> Exercise requirements
When you reach the line in the data below that contains "right wrist: (266, 401)", please start repeating lines exactly, and stop after the line that contains "right elbow: (131, 225)", repeating nothing else.

> Given records
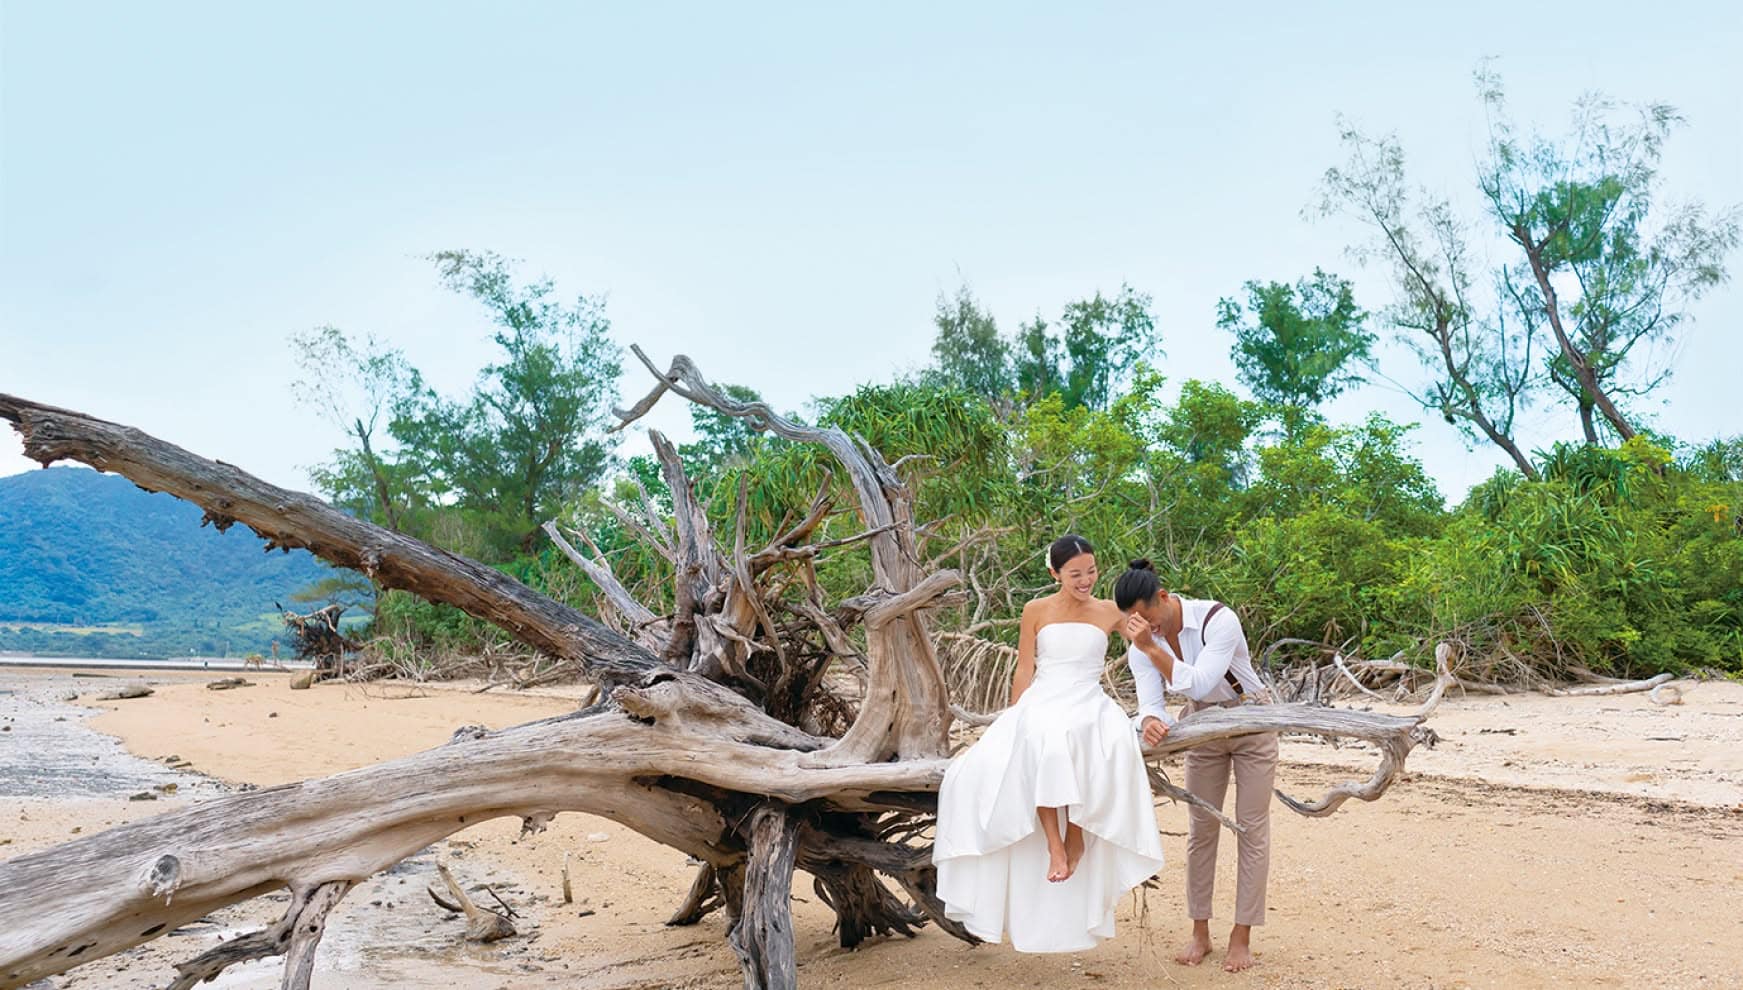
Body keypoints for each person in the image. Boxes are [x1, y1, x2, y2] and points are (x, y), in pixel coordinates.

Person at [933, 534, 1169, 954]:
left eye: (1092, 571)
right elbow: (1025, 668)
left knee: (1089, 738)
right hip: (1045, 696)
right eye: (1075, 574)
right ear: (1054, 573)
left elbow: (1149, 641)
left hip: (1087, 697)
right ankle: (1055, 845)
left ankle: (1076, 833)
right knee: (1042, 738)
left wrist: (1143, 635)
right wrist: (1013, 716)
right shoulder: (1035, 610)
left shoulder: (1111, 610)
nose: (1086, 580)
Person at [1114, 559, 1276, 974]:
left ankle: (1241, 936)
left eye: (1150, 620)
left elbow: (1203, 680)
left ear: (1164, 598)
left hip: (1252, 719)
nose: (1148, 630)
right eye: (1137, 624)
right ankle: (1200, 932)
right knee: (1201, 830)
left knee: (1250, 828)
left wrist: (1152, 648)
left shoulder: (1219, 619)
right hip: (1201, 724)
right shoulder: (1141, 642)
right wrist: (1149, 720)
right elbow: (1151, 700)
...
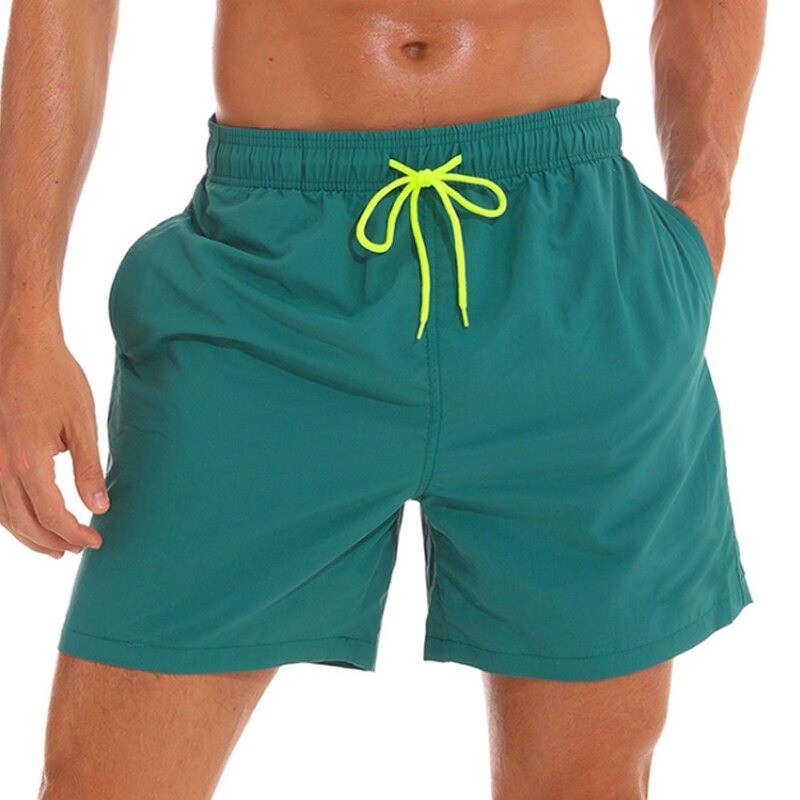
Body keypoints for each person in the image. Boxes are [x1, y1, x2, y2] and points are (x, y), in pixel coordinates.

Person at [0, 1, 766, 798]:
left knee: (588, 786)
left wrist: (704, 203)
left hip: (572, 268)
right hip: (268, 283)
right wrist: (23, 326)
...
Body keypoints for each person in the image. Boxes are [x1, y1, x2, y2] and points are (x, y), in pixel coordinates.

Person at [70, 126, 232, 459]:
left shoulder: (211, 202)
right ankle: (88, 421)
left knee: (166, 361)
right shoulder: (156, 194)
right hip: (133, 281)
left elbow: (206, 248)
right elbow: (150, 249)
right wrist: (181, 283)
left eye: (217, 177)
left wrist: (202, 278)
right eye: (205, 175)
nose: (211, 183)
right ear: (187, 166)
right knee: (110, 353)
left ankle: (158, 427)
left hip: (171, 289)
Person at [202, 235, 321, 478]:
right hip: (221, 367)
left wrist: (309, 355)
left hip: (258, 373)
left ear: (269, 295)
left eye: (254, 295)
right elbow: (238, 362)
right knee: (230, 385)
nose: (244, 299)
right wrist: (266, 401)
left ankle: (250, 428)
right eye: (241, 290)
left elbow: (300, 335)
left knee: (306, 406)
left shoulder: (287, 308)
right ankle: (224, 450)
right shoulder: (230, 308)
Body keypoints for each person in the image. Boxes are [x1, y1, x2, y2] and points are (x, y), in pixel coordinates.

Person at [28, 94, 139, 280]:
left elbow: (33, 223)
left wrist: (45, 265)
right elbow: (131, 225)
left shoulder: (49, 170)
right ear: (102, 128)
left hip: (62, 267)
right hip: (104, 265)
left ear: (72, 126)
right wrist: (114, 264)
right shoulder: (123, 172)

> Answer for this exercise
right wrist: (266, 401)
left ankle: (250, 428)
right eye: (241, 290)
left elbow: (300, 335)
left knee: (306, 406)
left shoulder: (287, 308)
right ankle: (224, 450)
right shoulder: (230, 308)
Body keypoints for each person in the image. Boxes are [x1, y1, x2, y2] and points are (x, y), in pixel coordinates.

Person at [28, 94, 139, 280]:
left elbow: (33, 223)
left wrist: (45, 265)
right elbow: (131, 225)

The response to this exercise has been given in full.